Мой талисман - страница 21



«Что за чудо такое, – испуганно подумала Наталья, – не зря тетушка говорила, что ее сынок очень крут, видимо, все его так боятся, что попрятались».

Возок прогромыхал по мощеной дороге и подкатил к широкому двору перед огромным дворцом с белыми полуколоннами и мраморным крыльцом. Посередине двора на высоком постаменте красовался памятник императору Павлу, а прямо напротив дворца стоял новый двухэтажный дом.

«Здесь Минкина и живет, – вспомнила Наталья рассказы тетки, – пока графа в поместье нет, здесь она и развлекается».

Елизавета Андреевна давно рассказала ей о «змее», окрутившей ее сыночка, и прокляла тот день, когда Аракчеев купил у разорившегося помещика Шляттера дворню, среди которой оказались и кучер Минкин с молодой женой Настасьей. Тетка говорила, что в «змее» текла цыганская кровь, поскольку была та черноглаза, смугла и в постели так горяча, что дворовые мужики, которых она всех перепробовала, с ума сходили от этой деревенской Клеопатры. Тридцатилетний Аракчеев, слывший мужчиной с большими потребностями, конечно, не пропустил восемнадцатилетнюю красавицу и допустил до своего ложа. Тут уж Настасья постаралась, проявив все свое умение, только никто графа не предупредил, что его новая наложница к тому же умна и хитра, а когда он это понял, жить без Настасьюшки уже не мог.

Сестры Ветлицкие, все как одна, были некрасивы, и свою грубую, топорную внешность передали детям. Глядя на портрет графа Аракчеева, висевший в гостиной дома его матери, Сикорская с сожалением убедилась в их семейном сходстве. Поэтому она понимала, что почувствовал почти уродливый по светским меркам Алексей Андреевич, когда красавица Настасья начала преклоняться перед ним. Теперь дело было уже не в постели, хитрая крестьянка задела самое глубинное – оскорбленное самолюбие бедного некрасивого человека, пробивавшегося в жизни через такую грязь, что богатеньким красавцам и не снилось.

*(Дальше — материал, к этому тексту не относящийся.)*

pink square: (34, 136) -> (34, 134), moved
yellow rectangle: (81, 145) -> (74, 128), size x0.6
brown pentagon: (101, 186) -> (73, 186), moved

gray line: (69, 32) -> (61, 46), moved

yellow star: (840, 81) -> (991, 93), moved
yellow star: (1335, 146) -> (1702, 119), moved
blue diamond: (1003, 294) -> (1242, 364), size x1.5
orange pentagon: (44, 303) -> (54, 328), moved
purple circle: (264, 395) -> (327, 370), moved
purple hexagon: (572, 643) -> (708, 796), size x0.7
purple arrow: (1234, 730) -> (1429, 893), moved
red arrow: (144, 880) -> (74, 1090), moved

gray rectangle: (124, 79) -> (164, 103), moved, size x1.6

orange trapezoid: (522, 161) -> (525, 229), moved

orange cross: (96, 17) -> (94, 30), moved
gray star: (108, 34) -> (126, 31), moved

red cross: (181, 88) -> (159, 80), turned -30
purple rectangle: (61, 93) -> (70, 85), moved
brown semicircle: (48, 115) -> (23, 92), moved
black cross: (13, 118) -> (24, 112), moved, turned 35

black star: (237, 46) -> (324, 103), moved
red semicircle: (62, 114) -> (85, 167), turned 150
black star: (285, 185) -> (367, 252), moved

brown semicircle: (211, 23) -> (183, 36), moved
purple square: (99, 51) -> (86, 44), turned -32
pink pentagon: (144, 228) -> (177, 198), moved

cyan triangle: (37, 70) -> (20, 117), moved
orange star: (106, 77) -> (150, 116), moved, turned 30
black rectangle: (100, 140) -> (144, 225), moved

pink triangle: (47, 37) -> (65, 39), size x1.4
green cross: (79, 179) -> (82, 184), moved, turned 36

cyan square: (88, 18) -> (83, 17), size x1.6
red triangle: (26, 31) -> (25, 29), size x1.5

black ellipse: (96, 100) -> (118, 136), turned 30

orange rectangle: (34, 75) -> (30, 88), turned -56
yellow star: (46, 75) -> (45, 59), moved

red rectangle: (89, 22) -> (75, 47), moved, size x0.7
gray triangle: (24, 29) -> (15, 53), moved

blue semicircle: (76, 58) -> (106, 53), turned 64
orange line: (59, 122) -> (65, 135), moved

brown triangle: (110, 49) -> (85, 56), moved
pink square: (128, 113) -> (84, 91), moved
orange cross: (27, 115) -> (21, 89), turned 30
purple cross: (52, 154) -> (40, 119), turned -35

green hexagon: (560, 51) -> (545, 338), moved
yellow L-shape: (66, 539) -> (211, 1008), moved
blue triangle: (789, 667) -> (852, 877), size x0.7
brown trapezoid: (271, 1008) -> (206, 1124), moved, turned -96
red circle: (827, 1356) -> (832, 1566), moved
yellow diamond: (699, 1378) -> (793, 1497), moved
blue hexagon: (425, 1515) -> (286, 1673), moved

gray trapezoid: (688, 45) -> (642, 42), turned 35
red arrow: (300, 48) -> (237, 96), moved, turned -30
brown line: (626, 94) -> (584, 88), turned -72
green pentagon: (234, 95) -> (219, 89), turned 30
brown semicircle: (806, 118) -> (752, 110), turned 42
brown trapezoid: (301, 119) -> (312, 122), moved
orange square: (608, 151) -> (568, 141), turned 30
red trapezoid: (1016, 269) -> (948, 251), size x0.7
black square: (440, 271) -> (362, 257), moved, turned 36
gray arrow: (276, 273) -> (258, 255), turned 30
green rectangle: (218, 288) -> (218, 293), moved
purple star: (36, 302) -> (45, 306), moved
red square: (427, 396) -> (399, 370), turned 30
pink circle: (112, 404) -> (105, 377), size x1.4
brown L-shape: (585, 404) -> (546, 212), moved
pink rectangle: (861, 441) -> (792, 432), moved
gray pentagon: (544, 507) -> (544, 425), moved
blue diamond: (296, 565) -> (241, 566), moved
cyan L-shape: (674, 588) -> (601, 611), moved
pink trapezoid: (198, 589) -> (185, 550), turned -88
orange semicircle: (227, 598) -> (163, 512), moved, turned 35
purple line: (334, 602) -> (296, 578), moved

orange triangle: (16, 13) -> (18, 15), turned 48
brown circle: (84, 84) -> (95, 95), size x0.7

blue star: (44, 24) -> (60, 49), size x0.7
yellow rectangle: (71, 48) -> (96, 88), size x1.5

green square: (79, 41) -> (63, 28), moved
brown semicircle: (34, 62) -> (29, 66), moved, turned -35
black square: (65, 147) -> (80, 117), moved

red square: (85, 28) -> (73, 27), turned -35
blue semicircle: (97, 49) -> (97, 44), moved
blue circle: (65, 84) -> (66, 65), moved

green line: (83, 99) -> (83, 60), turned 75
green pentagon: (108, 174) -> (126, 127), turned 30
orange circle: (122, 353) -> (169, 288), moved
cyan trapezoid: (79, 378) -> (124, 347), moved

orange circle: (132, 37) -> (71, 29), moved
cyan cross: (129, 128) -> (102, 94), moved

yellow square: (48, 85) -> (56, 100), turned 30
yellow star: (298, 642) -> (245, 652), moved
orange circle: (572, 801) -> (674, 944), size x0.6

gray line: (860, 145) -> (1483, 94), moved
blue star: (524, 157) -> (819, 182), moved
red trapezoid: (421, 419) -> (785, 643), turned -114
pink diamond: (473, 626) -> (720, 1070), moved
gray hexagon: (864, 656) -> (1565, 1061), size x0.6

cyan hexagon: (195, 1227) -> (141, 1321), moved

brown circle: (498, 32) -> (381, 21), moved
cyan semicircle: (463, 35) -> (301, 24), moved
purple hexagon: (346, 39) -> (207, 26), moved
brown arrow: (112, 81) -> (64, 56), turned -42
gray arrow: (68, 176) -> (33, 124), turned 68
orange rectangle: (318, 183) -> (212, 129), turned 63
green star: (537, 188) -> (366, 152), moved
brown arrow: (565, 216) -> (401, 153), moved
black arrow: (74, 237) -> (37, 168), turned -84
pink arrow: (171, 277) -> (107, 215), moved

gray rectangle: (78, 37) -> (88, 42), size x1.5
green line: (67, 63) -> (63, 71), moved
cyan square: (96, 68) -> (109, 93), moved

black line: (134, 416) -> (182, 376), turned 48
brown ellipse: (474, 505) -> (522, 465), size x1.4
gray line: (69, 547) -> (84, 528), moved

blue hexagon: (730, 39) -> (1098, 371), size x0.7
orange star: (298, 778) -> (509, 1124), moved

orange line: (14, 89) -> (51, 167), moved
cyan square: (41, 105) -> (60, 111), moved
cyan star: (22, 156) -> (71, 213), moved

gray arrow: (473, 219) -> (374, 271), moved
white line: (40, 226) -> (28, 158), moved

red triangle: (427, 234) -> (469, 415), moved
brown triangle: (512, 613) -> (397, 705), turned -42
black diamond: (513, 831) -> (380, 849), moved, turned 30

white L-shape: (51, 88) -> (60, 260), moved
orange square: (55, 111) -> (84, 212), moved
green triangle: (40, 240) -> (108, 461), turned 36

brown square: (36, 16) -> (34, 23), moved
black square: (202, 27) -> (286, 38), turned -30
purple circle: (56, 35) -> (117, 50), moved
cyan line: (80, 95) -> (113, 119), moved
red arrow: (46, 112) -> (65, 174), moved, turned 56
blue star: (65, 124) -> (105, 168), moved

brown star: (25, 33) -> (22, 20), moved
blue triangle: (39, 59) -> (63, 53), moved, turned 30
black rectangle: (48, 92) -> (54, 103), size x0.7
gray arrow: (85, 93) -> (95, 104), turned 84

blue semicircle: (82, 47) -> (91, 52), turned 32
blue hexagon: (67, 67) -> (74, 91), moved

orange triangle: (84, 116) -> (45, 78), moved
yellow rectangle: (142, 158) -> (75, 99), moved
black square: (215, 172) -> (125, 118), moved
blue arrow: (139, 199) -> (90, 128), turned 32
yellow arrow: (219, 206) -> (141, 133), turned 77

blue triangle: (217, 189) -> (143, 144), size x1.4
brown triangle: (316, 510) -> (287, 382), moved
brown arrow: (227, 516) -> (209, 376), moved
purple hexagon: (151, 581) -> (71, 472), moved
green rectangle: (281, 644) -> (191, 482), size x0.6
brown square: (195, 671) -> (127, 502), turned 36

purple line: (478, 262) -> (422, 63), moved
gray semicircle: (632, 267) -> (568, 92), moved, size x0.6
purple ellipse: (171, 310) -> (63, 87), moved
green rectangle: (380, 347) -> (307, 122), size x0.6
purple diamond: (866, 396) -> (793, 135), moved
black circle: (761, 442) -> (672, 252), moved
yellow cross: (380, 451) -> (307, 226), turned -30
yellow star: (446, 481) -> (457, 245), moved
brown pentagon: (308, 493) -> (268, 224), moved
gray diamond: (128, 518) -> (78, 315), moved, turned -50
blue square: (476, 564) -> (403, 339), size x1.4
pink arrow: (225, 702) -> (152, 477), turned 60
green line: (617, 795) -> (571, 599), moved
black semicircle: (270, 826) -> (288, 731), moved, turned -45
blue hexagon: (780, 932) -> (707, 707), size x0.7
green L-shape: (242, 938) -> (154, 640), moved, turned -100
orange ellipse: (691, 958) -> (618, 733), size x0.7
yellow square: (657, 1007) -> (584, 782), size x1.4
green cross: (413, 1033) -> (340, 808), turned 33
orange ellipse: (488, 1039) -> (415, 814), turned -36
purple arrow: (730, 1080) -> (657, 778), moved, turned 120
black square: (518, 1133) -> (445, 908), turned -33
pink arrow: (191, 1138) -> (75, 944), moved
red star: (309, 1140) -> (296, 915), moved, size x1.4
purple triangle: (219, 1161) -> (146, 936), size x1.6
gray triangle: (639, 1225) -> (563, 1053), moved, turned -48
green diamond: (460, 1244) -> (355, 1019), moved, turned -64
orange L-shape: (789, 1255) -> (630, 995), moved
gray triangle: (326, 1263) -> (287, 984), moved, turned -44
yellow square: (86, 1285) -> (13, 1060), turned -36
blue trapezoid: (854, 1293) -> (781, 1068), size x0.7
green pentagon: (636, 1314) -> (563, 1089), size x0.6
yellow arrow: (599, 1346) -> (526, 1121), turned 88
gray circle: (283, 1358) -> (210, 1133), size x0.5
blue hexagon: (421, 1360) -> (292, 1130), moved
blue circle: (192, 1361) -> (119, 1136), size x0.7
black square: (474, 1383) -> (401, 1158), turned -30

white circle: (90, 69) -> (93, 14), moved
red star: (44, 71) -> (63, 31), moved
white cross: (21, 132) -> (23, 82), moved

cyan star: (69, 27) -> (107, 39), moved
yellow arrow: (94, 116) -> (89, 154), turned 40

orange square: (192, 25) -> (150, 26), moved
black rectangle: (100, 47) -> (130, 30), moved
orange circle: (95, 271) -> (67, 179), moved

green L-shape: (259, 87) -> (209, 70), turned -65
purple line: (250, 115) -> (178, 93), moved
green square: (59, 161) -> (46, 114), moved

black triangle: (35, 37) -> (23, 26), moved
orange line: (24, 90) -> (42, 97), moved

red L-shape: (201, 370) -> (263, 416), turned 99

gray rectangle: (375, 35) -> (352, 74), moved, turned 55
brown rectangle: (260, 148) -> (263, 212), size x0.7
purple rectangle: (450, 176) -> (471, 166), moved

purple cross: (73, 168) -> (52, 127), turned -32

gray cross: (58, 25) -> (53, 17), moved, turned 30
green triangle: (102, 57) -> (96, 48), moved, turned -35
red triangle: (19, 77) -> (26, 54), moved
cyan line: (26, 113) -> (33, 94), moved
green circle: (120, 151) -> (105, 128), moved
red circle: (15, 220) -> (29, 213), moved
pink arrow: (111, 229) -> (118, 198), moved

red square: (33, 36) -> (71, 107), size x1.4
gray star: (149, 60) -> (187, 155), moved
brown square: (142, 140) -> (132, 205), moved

Тетка рассказывала, что Минкина каждую ночь, обслужив барина, ложилась спать на подстилке под его дверью, охраняя покой и сон Аракчеева. Она ловила каждый его взгляд и, если видела хоть малейшее недовольство, заливалась слезами, а потом часами, стоя на коленях, вымаливала прощение. Но самое главное, она выказывала своему любовнику такое же рабское почтение, какое он сам выказывал венценосным хозяевам.

«Бедный кузен, ползать на брюхе перед господином – не самое приятное занятие, – подумала Наталья, – а если перед тобой никто не ползает, то совсем затоскуешь. А вот когда такая Минкина трепещет перед тобой, стоит в твоем присутствии, спит под дверью, вот тут больная душа и поправится, вздохнет с облегчением – не только ее сапогом в морду тычут, но и она может сделать то же самое».

Возок остановился у крыльца двухэтажного дома, неизвестно откуда выбежали молчаливые дворовые, открыли дверцу, помогли Наталье спуститься, а величественный мужчина в малиновой с золотом ливрее осведомился, что доложить барыне.

– Кузина графа Алексея Андреевича Сикорская с письмом от его матушки, – сообщила Наталья.

Ее проводили в дом и попросили подождать в большой гостиной второго этажа. Такой роскоши, как здесь, она не видела никогда. Золоченая мебель, обитая алым бархатом, стояла вдоль всех стен, посреди огромного светлого ковра с тонким восточным рисунком на мраморном столе красовалась оправленная в золоченую бронзу огромная хрустальная ваза, а на противоположных стенах комнаты в одинаковых резных рамах висели два парных портрета. Графа Аракчеева в черном мундире с портретом государя Александра Павловича на шее она узнала сразу, а на втором портрете была изображена молодая женщина необычайной красоты. Большие черные глаза под темными бровями, прямой нос и маленький рот с пухлой нижней губой скорее могли бы принадлежать древней римлянке. Это, видимо, понимала и сама женщина, поскольку и прической, и нарядом изображала Венеру.